THE END OF THE HOLOCAUST
By Alvin H. Rosenfeld
Indiana University Press, 328 pages, $29.95
The impact of the Holocaust on contemporary culture has been enormous; less recognized has been the impact of contemporary culture on what we think of as “the Holocaust.” The main thrust of Alvin Rosenfeld’s “The End of the Holocaust” is to examine ways in which popular culture has influenced Holocaust awareness, shaping the content of historical memory and expanding its application to atrocities that had nothing to do with the murder of European Jewry.

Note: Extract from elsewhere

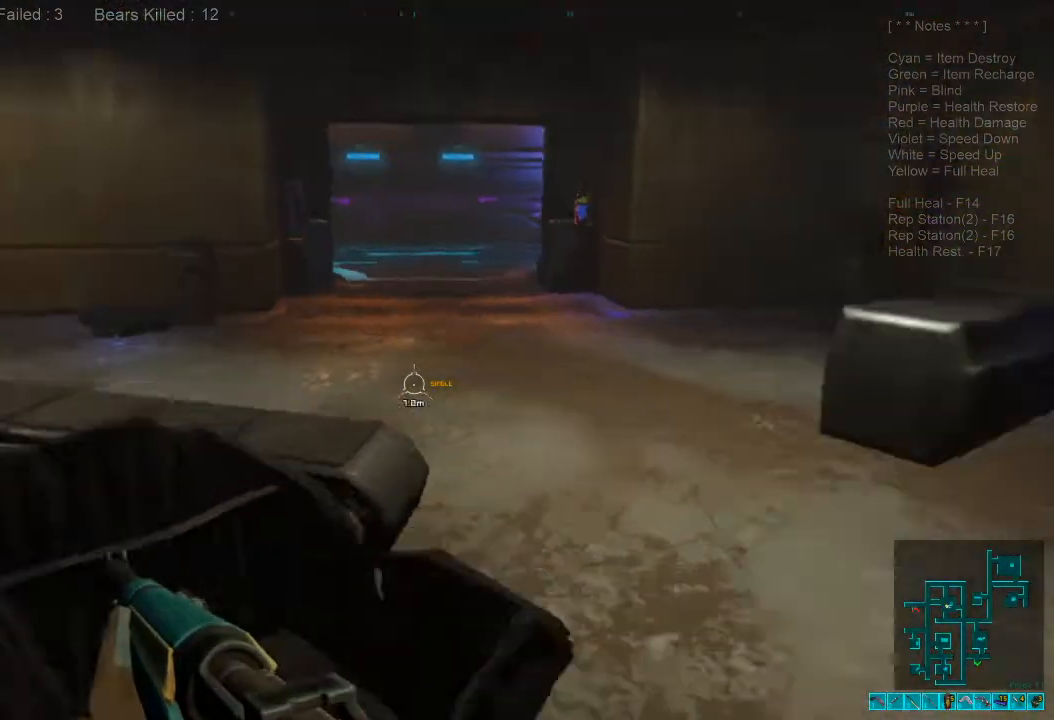
{"keys": ["w"], "mouse": [], "events": [[33, "mouse_wheel", "up"], [167, "shift", "up"]]}
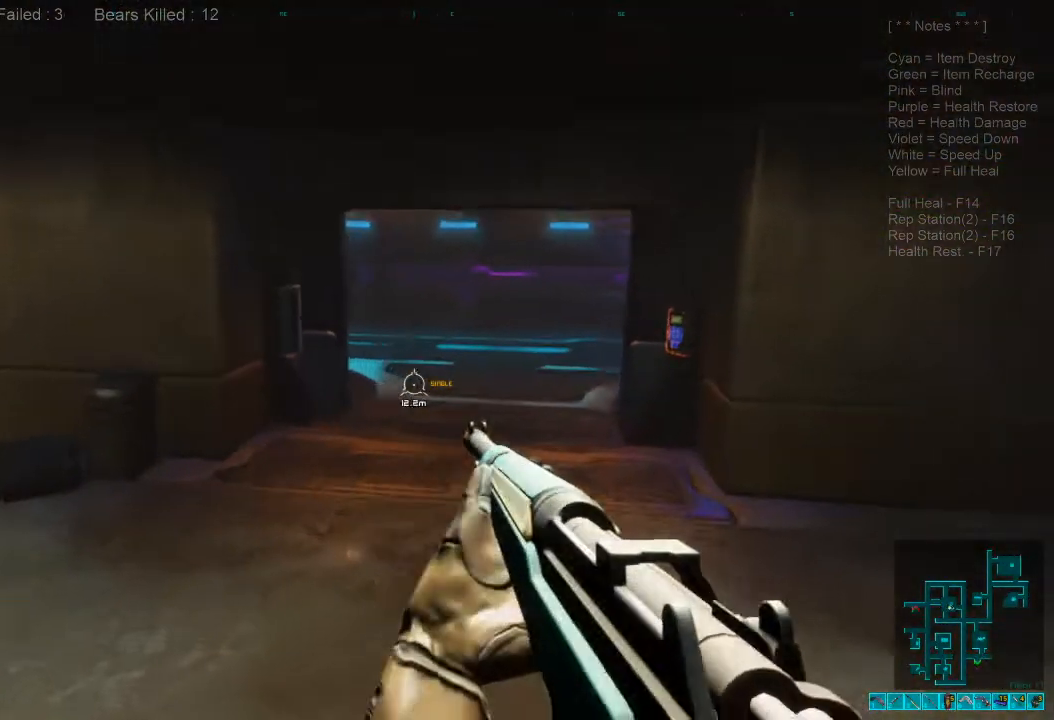
{"keys": ["w"], "mouse": [], "events": []}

He balances his discussion of such deflective efforts with a sober analysis of how writers like Elie Wiesel, Jean Améry, Primo Levi and Imre Kertész focus our attention back onto the killing reality of the catastrophe, and its influence on what some of them somberly refer to as “life after Auschwitz.”

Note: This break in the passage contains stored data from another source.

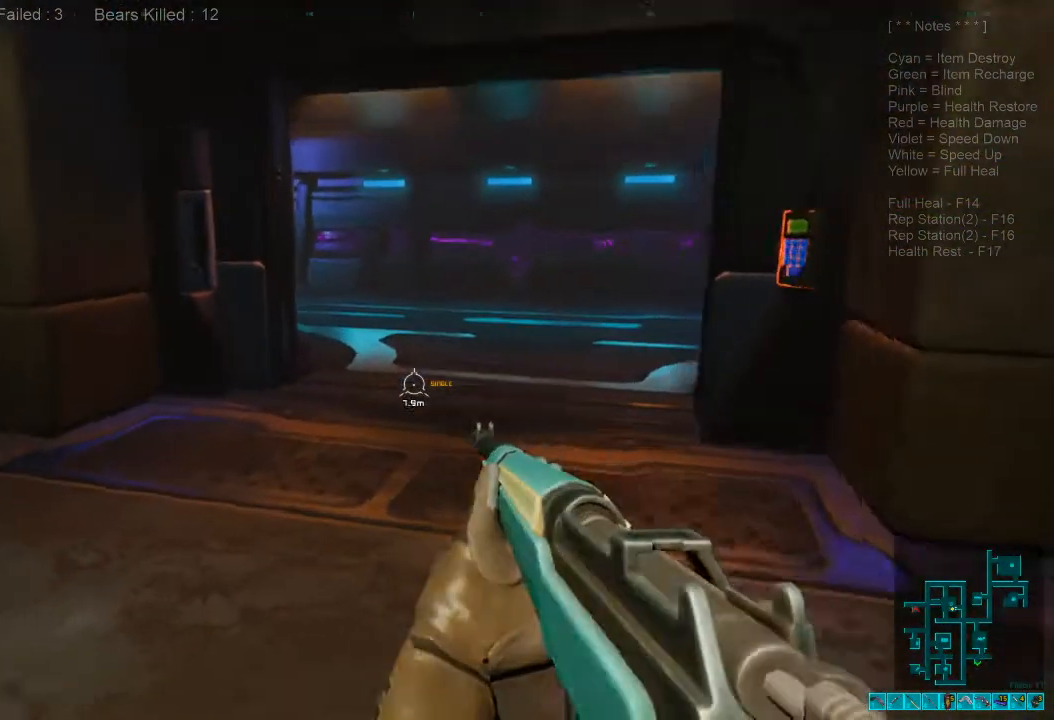
{"keys": ["w"], "mouse": [], "events": [[233, "caps_lock", "down"], [333, "caps_lock", "up"]]}
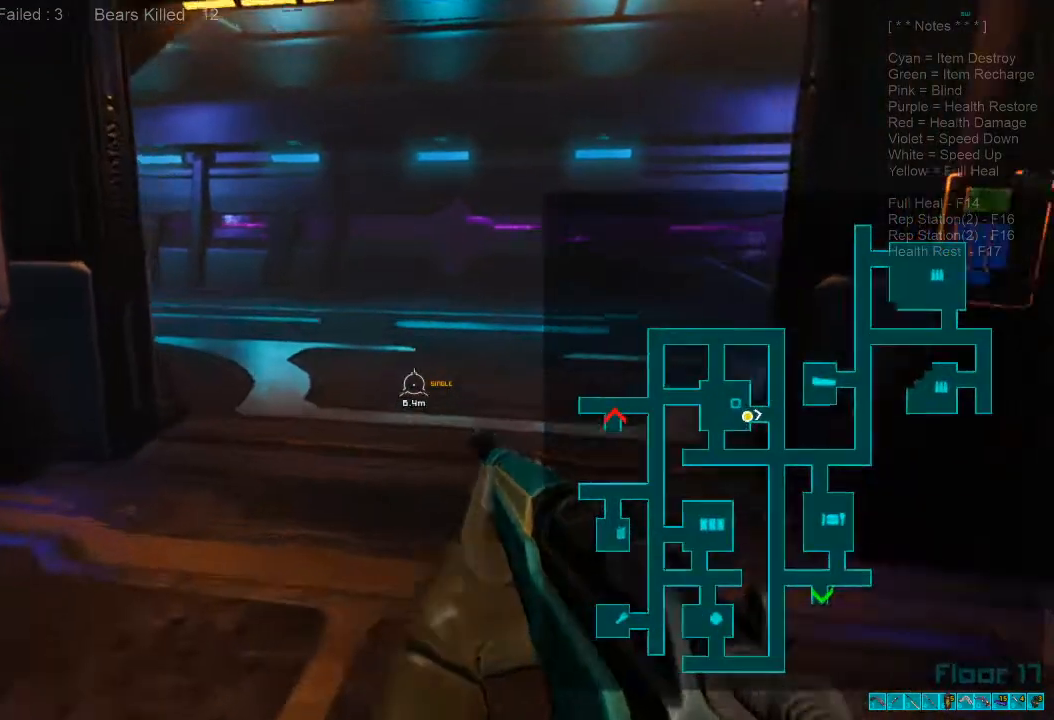
{"keys": ["w"], "mouse": [], "events": []}
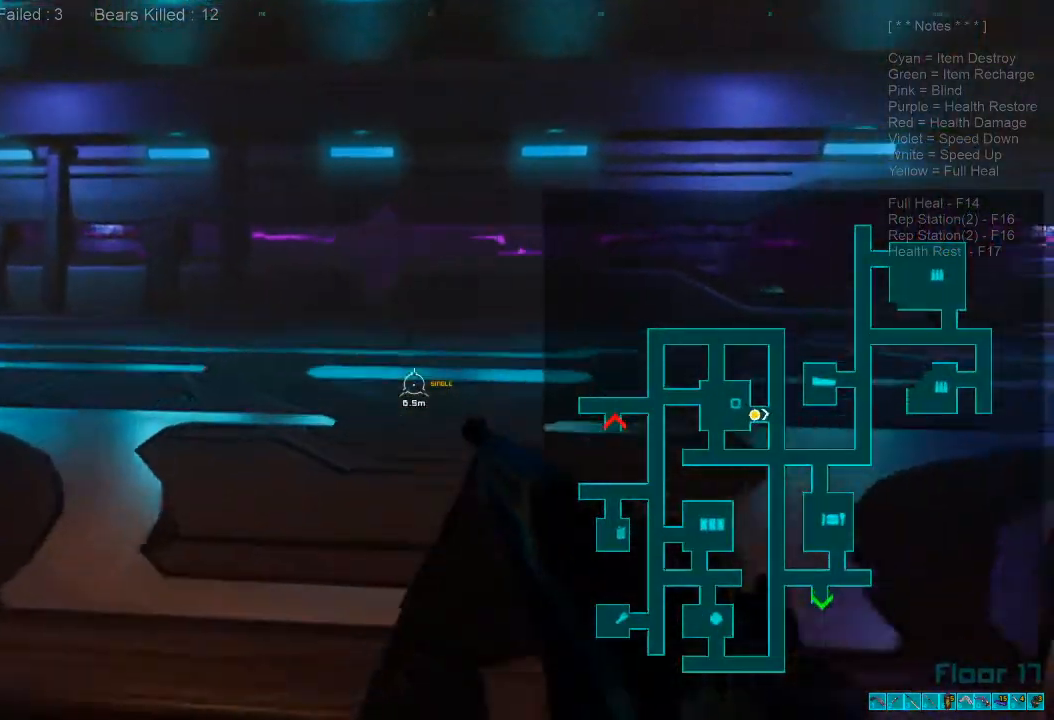
{"keys": ["shift", "w"], "mouse": [], "events": [[233, "shift", "down"]]}
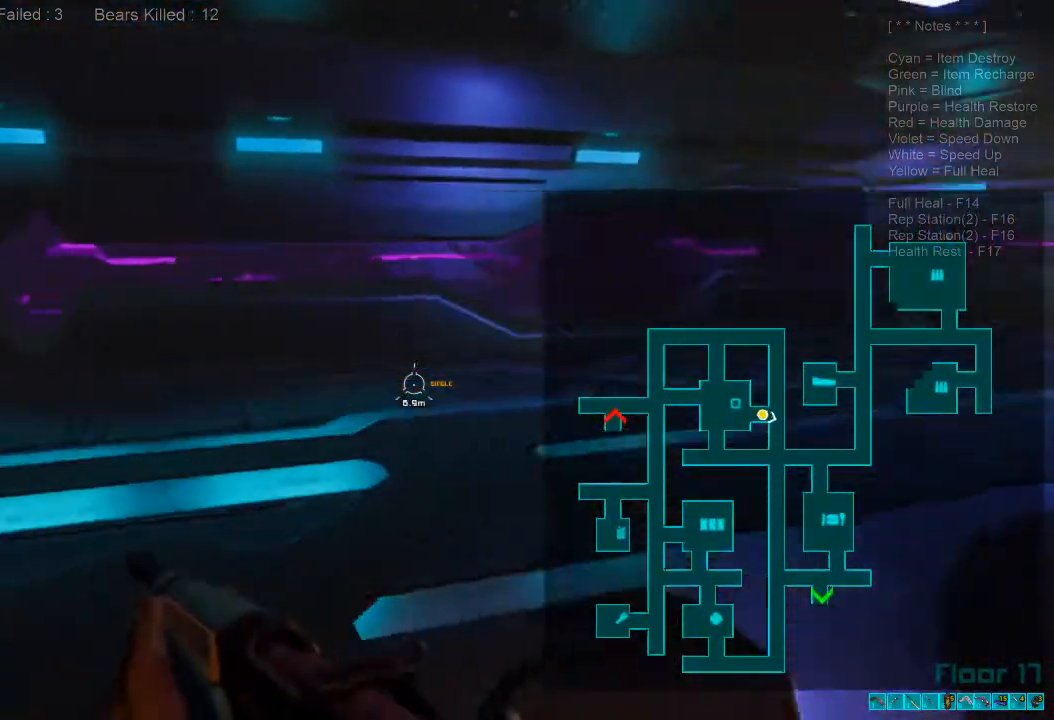
{"keys": ["shift", "w"], "mouse": [], "events": []}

“The End of the Holocaust” is a model of critical intelligence, restrained in its judgments, never shrill or accusatory in its disagreements, always illuminating in its insights into the motives and achievements of the major Holocaust writers Rosenfeld discusses. Some readers may be inclined to argue with the alarmed vision of its closing pages, which assemble evidence for the possible coming of a second Holocaust against Israel, but this does not diminish the impact of the preceding chapters.